Pembroke College is a constituent college of the University of Cambridge, England.

The college has over six hundred students and fellows, and is the third-oldest college of the university. Physically, it is one of the university's larger colleges, with buildings from almost every century since its founding, as well as extensive and immaculately maintained gardens. The college is a financially well-to-do institution, and has a level of academic performance among the highest of all the Cambridge colleges. Not only is Pembroke College home to the first chapel designed by Sir Christopher Wren, but it is also one of the Cambridge colleges to have educated a British prime minister, William Pitt the Younger. The college library, one of the finest in the university, with a Victorian neo-gothic clock tower, is endowed with an original copy of the first encyclopaedia to contain printed diagrams. The college's current master, Sir Richard Dearlove, was previously the head of the United Kingdom's Secret Intelligence Service.

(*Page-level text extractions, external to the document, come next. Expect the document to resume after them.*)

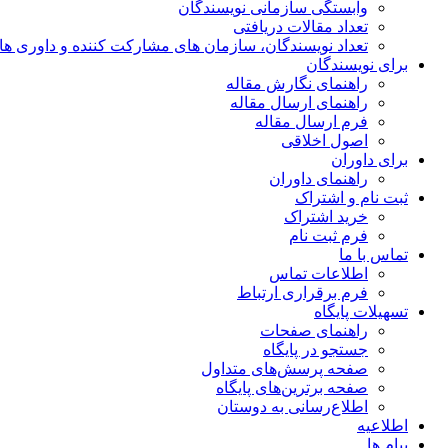
وابستگی سازمانی نویسندگان
تعداد مقالات دریافتی
تعداد نویسندگان، سازمان های مشارکت کننده و داوری های 00
برای نویسندگان
راهنمای نگارش مقاله
راهنمای ارسال مقاله
فرم ارسال مقاله
اصول اخلاقی
برای داوران
راهنمای داوران
ثبت نام و اشتراک
خرید اشتراک
فرم ثبت نام
تماس با ما
اطلاعات تماس
فرم برقراری ارتباط
تسهیلات پایگاه
راهنمای صفحات
جستجو در پایگاه
صفحه پرسش‌های متداول
صفحه برترین‌های پایگاه
اطلاع‌رسانی به دوستان
اطلاعیه
پیام ها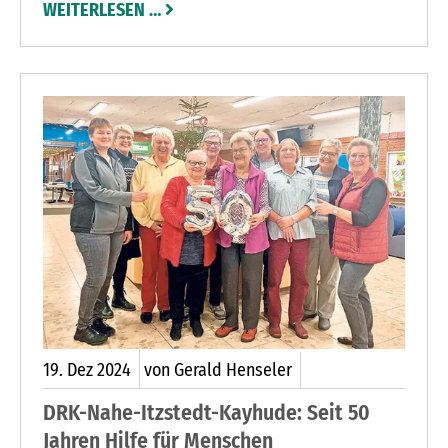
WEITERLESEN …
Svinhufvud erklärte am 6. Dezember 1917 die
Unabhängigkeit von Russland. In einem
Freiheitskrieg gegen die Russen, der sich in einen
Bürgerkrieg verwandelte und einem sich
anschließenden Winterkrieg 1939-1940 gegen
den Aggressor Sowjetunion musste die
verkündete Freiheit blutig erkämpft werden. In
der heutigen Zeit, mit Krieg in Europa und einem
maritimen Raum Ostsee, der zum Schauplatz für
Großmachtrivalität geworden ist, wird die
Bedeutung des finnischen Unabhängigkeitstages
deutlicher denn je. Die Finnische Bevölkerung
begegnet diesem Tag mit Feierlichkeiten sowie
19.
Dez
2024
von Gerald Henseler
mit Dankbarkeit, Demuund Gedenken.
DRK-Nahe-Itzstedt-Kayhude: Seit 50
Jahren Hilfe für Menschen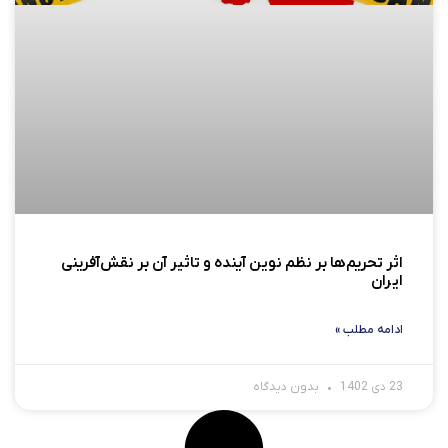
اثر تحریم‌ها بر نظم نوین آینده و تاثیر آن بر نقش‌آفرینی
ایران
ادامه مطلب »
23 دی 1402
بدون دیدگاه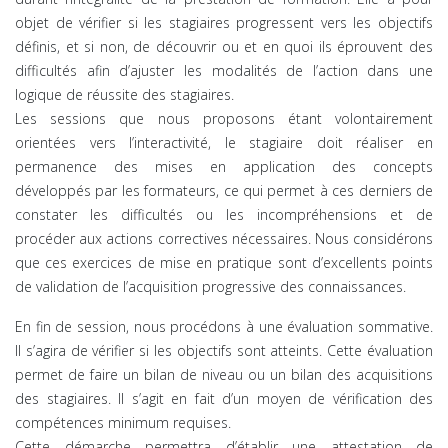
objet de vérifier si les stagiaires progressent vers les objectifs
définis, et si non, de découvrir ou et en quoi ils éprouvent des
difficultés afin d’ajuster les modalités de l’action dans une
logique de réussite des stagiaires.
Les sessions que nous proposons étant volontairement
orientées vers l’interactivité, le stagiaire doit réaliser en
permanence des mises en application des concepts
développés par les formateurs, ce qui permet à ces derniers de
constater les difficultés ou les incompréhensions et de
procéder aux actions correctives nécessaires. Nous considérons
que ces exercices de mise en pratique sont d’excellents points
de validation de l’acquisition progressive des connaissances.
En fin de session, nous procédons à une évaluation sommative.
Il s’agira de vérifier si les objectifs sont atteints. Cette évaluation
permet de faire un bilan de niveau ou un bilan des acquisitions
des stagiaires. Il s’agit en fait d’un moyen de vérification des
compétences minimum requises.
Cette démarche permettra d’établir une attestation de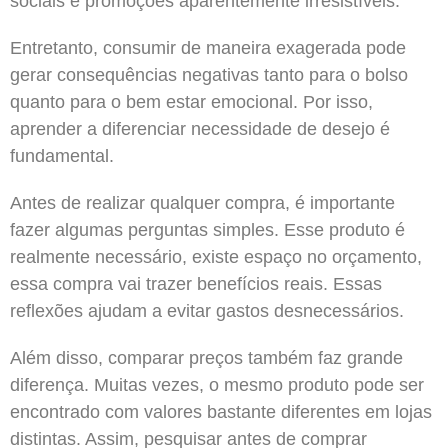
sociais e promoções aparentemente irresistíveis.
Entretanto, consumir de maneira exagerada pode
gerar consequências negativas tanto para o bolso
quanto para o bem estar emocional. Por isso,
aprender a diferenciar necessidade de desejo é
fundamental.
Antes de realizar qualquer compra, é importante
fazer algumas perguntas simples. Esse produto é
realmente necessário, existe espaço no orçamento,
essa compra vai trazer benefícios reais. Essas
reflexões ajudam a evitar gastos desnecessários.
Além disso, comparar preços também faz grande
diferença. Muitas vezes, o mesmo produto pode ser
encontrado com valores bastante diferentes em lojas
distintas. Assim, pesquisar antes de comprar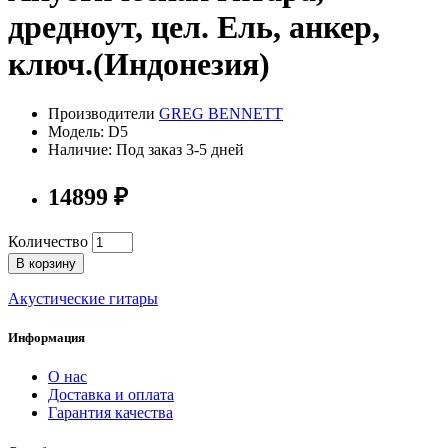
дредноут, цел. Ель, анкер,
ключ.(Индонезия)
Производители
GREG BENNETT
Модель: D5
Наличие: Под заказ 3-5 дней
14899 ₽
Количество
В корзину
Акустические гитары
Информация
О нас
Доставка и оплата
Гарантия качества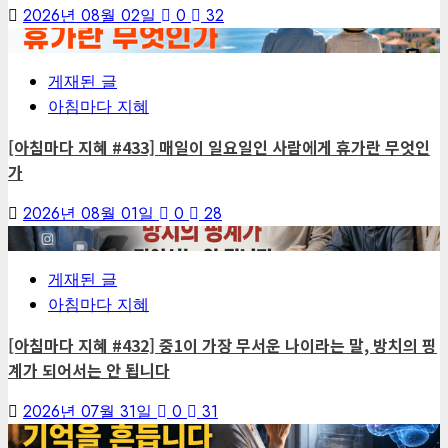
2026년 08월 02일
0
32
3
게재된 글
아침마다 지혜
[아침마다 지혜 #433] 매일이 일요일인 사람에게 휴가란 무엇인
가
2026년 08월 01일
0
28
4
게재된 글
아침마다 지혜
[아침마다 지혜 #432] 중1이 가장 무서운 나이라는 말, 방치의 핑
계가 되어서는 안 됩니다
2026년 07월 31일
0
31
5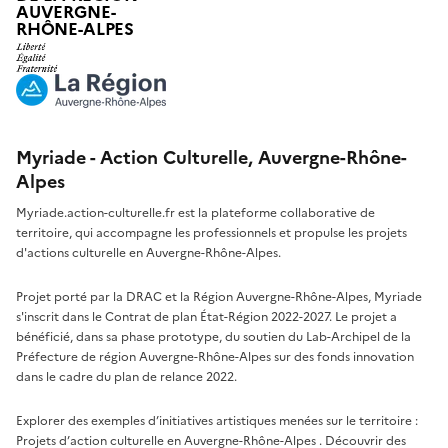
AUVERGNE-
RHÔNE-ALPES
Myriade - Action Culturelle, Auvergne-Rhône-
Alpes
Myriade.action-culturelle.fr est la plateforme collaborative de
territoire, qui accompagne les professionnels et propulse les projets
d'actions culturelle en Auvergne-Rhône-Alpes.
Projet porté par la DRAC et la Région Auvergne-Rhône-Alpes, Myriade
s'inscrit dans le Contrat de plan État-Région 2022-2027. Le projet a
bénéficié, dans sa phase prototype, du soutien du Lab-Archipel de la
Préfecture de région Auvergne-Rhône-Alpes sur des fonds innovation
dans le cadre du plan de relance 2022.
Explorer des exemples d’initiatives artistiques menées sur le territoire :
Projets d’action culturelle en Auvergne-Rhône-Alpes
. Découvrir des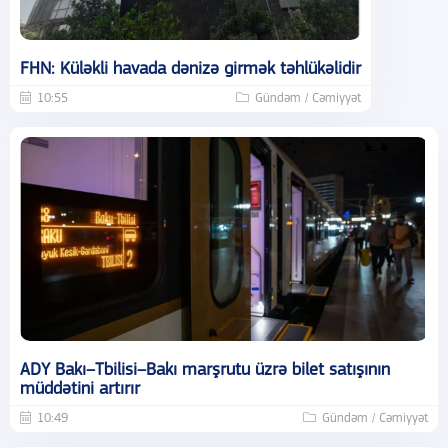
FHN: Küləkli havada dənizə girmək təhlükəlidir
10:55
Gündəm / Cəmiyyət
ADY Bakı–Tbilisi–Bakı marşrutu üzrə bilet satışının
müddətini artırır
10:49
Gündəm / Cəmiyyət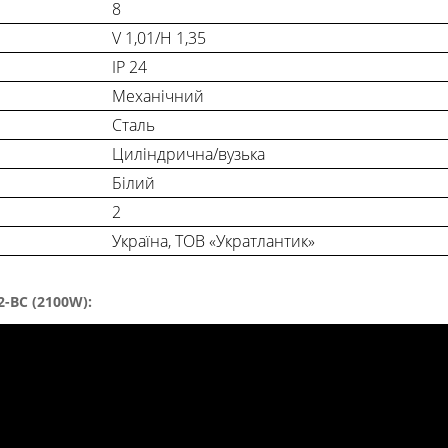
8
V 1,01/H 1,35
IP 24
Механічний
Сталь
Циліндрична/вузька
Білий
2
Україна, ТОВ «Укратлантик»
2-BC (2100W):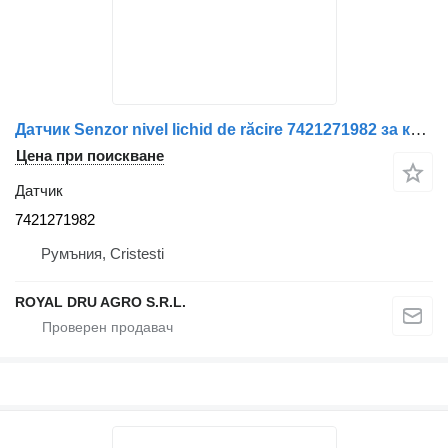
Датчик Senzor nivel lichid de răcire 7421271982 за камион Renault
Цена при поискване
Датчик
7421271982
Румъния, Cristesti
ROYAL DRU AGRO S.R.L.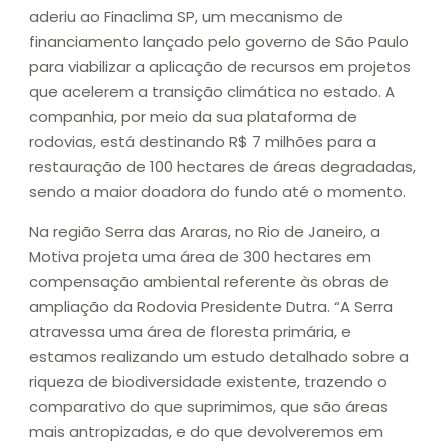
aderiu ao Finaclima SP, um mecanismo de
financiamento lançado pelo governo de São Paulo
para viabilizar a aplicação de recursos em projetos
que acelerem a transição climática no estado. A
companhia, por meio da sua plataforma de
rodovias, está destinando R$ 7 milhões para a
restauração de 100 hectares de áreas degradadas,
sendo a maior doadora do fundo até o momento.
Na região Serra das Araras, no Rio de Janeiro, a
Motiva projeta uma área de 300 hectares em
compensação ambiental referente às obras de
ampliação da Rodovia Presidente Dutra. “A Serra
atravessa uma área de floresta primária, e
estamos realizando um estudo detalhado sobre a
riqueza de biodiversidade existente, trazendo o
comparativo do que suprimimos, que são áreas
mais antropizadas, e do que devolveremos em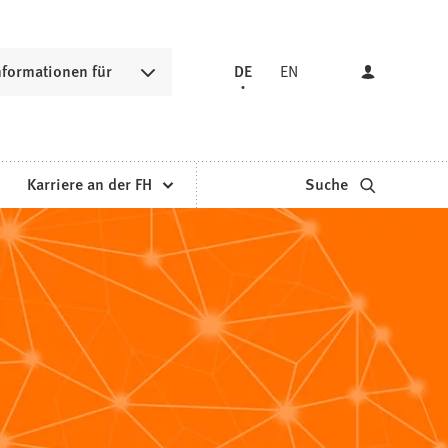
nformationen für
DE
EN
Karriere an der FH
Suche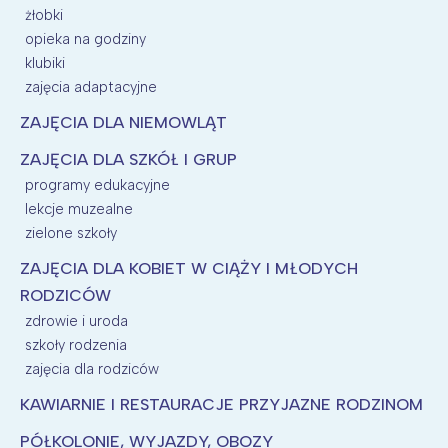
żłobki
opieka na godziny
klubiki
zajęcia adaptacyjne
ZAJĘCIA DLA NIEMOWLĄT
ZAJĘCIA DLA SZKÓŁ I GRUP
programy edukacyjne
lekcje muzealne
zielone szkoły
ZAJĘCIA DLA KOBIET W CIĄŻY I MŁODYCH
RODZICÓW
zdrowie i uroda
szkoły rodzenia
zajęcia dla rodziców
KAWIARNIE I RESTAURACJE PRZYJAZNE RODZINOM
PÓŁKOLONIE, WYJAZDY, OBOZY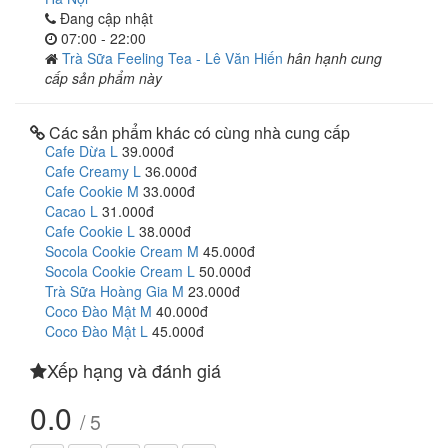
Đang cập nhật
07:00 - 22:00
Trà Sữa Feeling Tea - Lê Văn Hiến
hân hạnh cung
cấp sản phẩm này
Các sản phẩm khác có cùng nhà cung cấp
Cafe Dừa L
39.000đ
Cafe Creamy L
36.000đ
Cafe Cookie M
33.000đ
Cacao L
31.000đ
Cafe Cookie L
38.000đ
Socola Cookie Cream M
45.000đ
Socola Cookie Cream L
50.000đ
Trà Sữa Hoàng Gia M
23.000đ
Coco Đào Mật M
40.000đ
Coco Đào Mật L
45.000đ
Xếp hạng và đánh giá
0.0
/ 5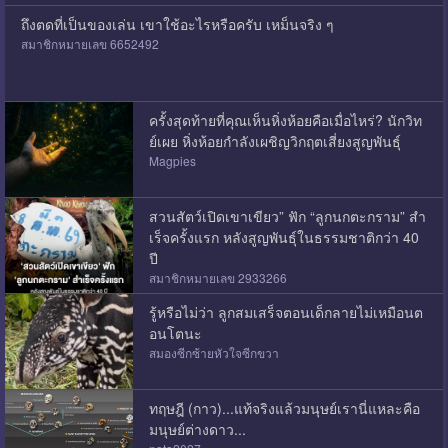
ถึงตดที่เป็นของเล่น เขาใช้อะไรหรือครับ เหม็นจริง ๆ
สมาชิกหมายเลข 6652492
ครั้งสุดท้ายที่คุณเห็นหิ่งห้อยคือเมื่อไหร่? นักวิท
ย์เผย หิ่งห้อยกำลังเผชิญวิกฤตเสี่ยงสูญพันธุ์
Magpies
สวนสัตว์เปิดเขาเขียว” ฟัก “ลูกนกตะกราม” สำ
เร็จครั้งแรก หลังสูญพันธุ์ในธรรมชาติกว่า 40
ปี
สมาชิกหมายเลข 2933266
รู้หรือไม่ว่า ลูกสมเสร็จ​ตอนเด็กลายไม่เหมือนต
อนโตนะ
สมองซีกซ้ายหัวใจซีกขวา
ทฤษฎี (กาว)...แท้จริงแล้วมนุษย์เรานี่แหละคือ
มนุษย์ต่างดาว...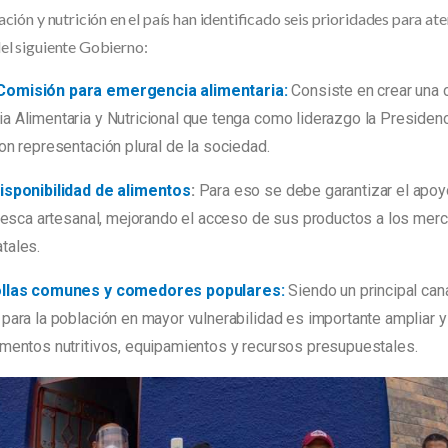
ación y nutrición en el país han identificado seis prioridades para ate
el siguiente Gobierno:
omisión para emergencia alimentaria:
Consiste en crear una 
a Alimentaria y Nutricional que tenga como liderazgo la Presiden
on representación plural de la sociedad.
isponibilidad de alimentos
:
Para eso se debe garantizar el apoyo
 pesca artesanal, mejorando el acceso de sus productos a los merc
tales.
ollas comunes y comedores populares:
Siendo un principal can
para la población en mayor vulnerabilidad es importante ampliar y 
imentos nutritivos, equipamientos y recursos presupuestales.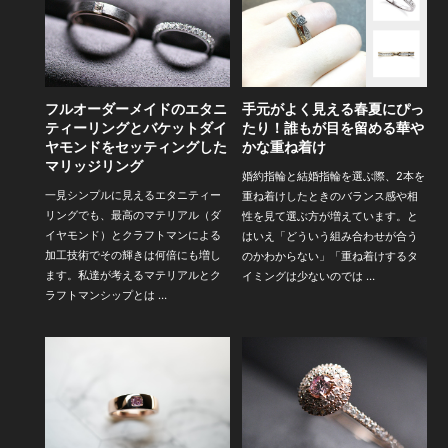
フルオーダーメイドのエタニ
手元がよく見える春夏にぴっ
ティーリングとバケットダイ
たり！誰もが目を留める華や
ヤモンドをセッティングした
かな重ね着け
マリッジリング
婚約指輪と結婚指輪を選ぶ際、2本を
一見シンプルに見えるエタニティー
重ね着けしたときのバランス感や相
リングでも、最高のマテリアル（ダ
性を見て選ぶ方が増えています。と
イヤモンド）とクラフトマンによる
はいえ「どういう組み合わせが合う
加工技術でその輝きは何倍にも増し
のかわからない」「重ね着けするタ
ます。私達が考えるマテリアルとク
イミングは少ないのでは …
ラフトマンシップとは …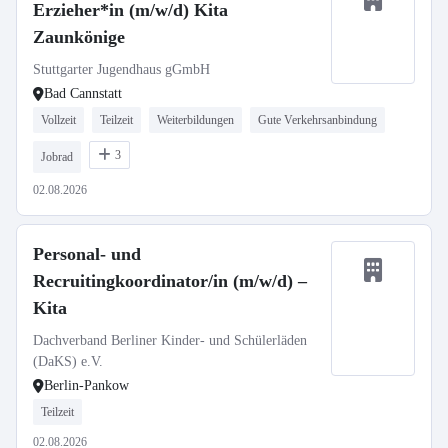
Erzieher*in (m/w/d) Kita
Zaunkönige
Stuttgarter Jugendhaus gGmbH
Bad Cannstatt
Vollzeit
Teilzeit
Weiterbildungen
Gute Verkehrsanbindung
3
Jobrad
02.08.2026
Personal- und
Recruitingkoordinator/in (m/w/d) –
Kita
Dachverband Berliner Kinder- und Schülerläden
(DaKS) e.V.
Berlin-Pankow
Teilzeit
02.08.2026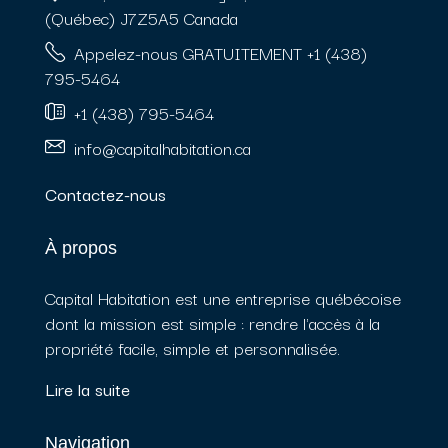
(Québec) J7Z5A5 Canada
Appelez-nous GRATUITEMENT +1 (438)
795-5464
+1 (438) 795-5464
info@capitalhabitation.ca
Contactez-nous
À propos
Capital Habitation est une entreprise québécoise
dont la mission est simple : rendre l'accès à la
propriété facile, simple et personnalisée.
Lire la suite
Navigation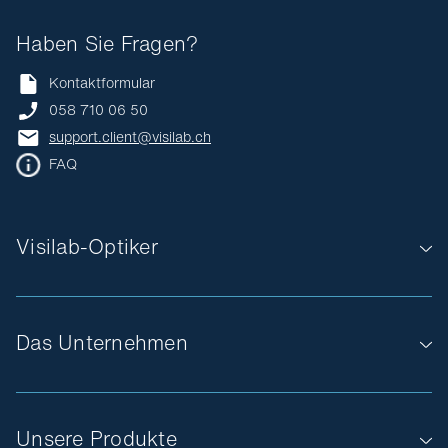
Haben Sie Fragen?
Kontaktformular
058 710 06 50
support.client@visilab.ch
FAQ
Visilab-Optiker
Das Unternehmen
Unsere Produkte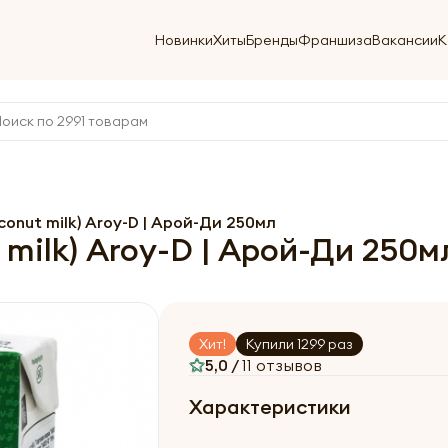
Новинки
Хиты
Бренды
Франшиза
Вакансии
К
onut milk) Aroy-D | Арой-Ди 250мл
milk) Aroy-D | Арой-Ди 250м
Хит!
Купили 1299 раз
5,0 /
11 отзывов
Характеристики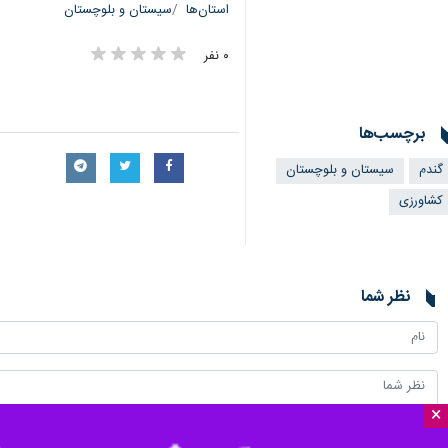
استان‌ها
سیستان و بلوچستان
۰ نفر
برچسب‌ها
گندم
سیستان و بلوچستان
کشاورزی
نظر شما
×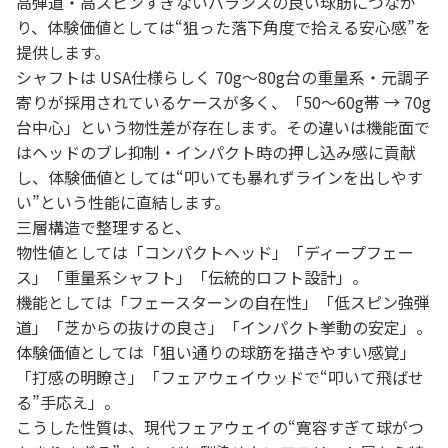
高弾道・高スピンすぎないバランスの良い球筋につなが
り、体験価値としては“狙った落下角度で拾える安心感”を
提供します。
シャフトは USA仕様らしく 70g〜80g台の重量系・元調子
寄りが採用されているケースが多く、「50〜60g帯 → 70g
台中心」という物性差が存在します。その違いは機能面で
はヘッドのブレ抑制・インパクト時の押し込み感に貢献
し、体験価値としては“叩いても暴れずラインを出しやす
い”という性能に直結します。
三層構造で整理すると、
物性値としては「コンパクトヘッド」「ディープフェー
ス」「重量系シャフト」「伝統的ロフト設計」。
機能としては「フェースターンの自在性」「低スピン強弾
道」「芝からの抜けの良さ」「インパクト挙動の安定」。
体験価値としては「狙い通りの球筋を描きやすい感覚」
「打感の明瞭さ」「フェアウェイウッドで“叩いて飛ばせ
る”手応え」。
こうした性質は、現代フェアウェイの“寛容すぎて球がつ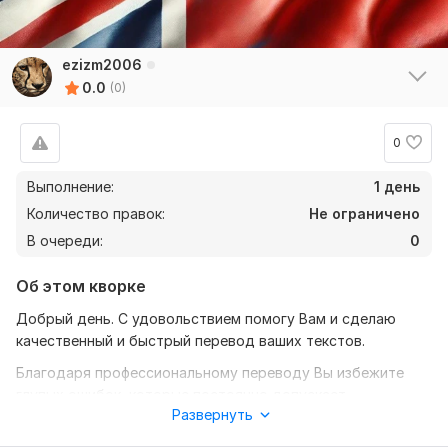
ezizm2006
0.0
(0)
0
Выполнение:
1 день
Количество правок:
Не ограничено
В очереди:
0
Об этом кворке
Добрый день. С удовольствием помогу Вам и сделаю
качественный и быстрый перевод ваших текстов.
Благодаря профессиональному переводу Вы избежите
глупых ошибок, которые постоянно допускает
Развернуть
искусственный интеллект (ИИ).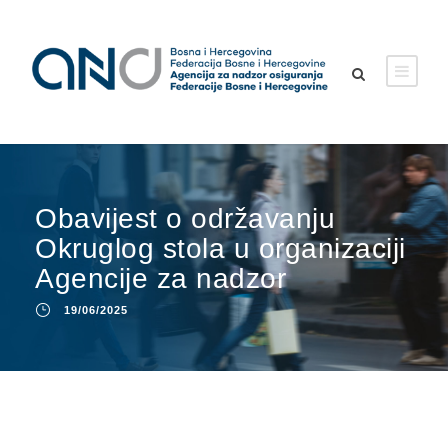
Obavijest o održavanju
Okruglog stola u organizaciji
Agencije za nadzor
19/06/2025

On Christmas Eve 1347, Edward III granted Marie de St Pol, widow of the Earl of Pembroke, the licence for the foundation of a new educational establishment in the young university at Cambridge. The Hall of Valence Mary, as it was originally known, was thus founded to house a body of students and fellows.

The statutes were notable in that they both gave preference to students born in France who had already studied elsewhere in England, and that they required students to report fellow students if they indulged in excessive drinking or visited disreputable houses.

The college was later renamed Pembroke Hall, and finally became Pembroke College in 1856.


The first buildings comprised a single court (now called Old Court) containing all the component parts of a college — chapel, hall, kitchen and buttery, master's lodgings, students' rooms — and the statutes provided for a manciple, a cook, a barber and a laundress. Both the founding of the college and the building of the city's first college Chapel (1355) required the grant of a papal bull.

The original court was the university's smallest at only 95 feet by 55 feet, but was enlarged to its current size in the nineteenth century by demolishing the south range.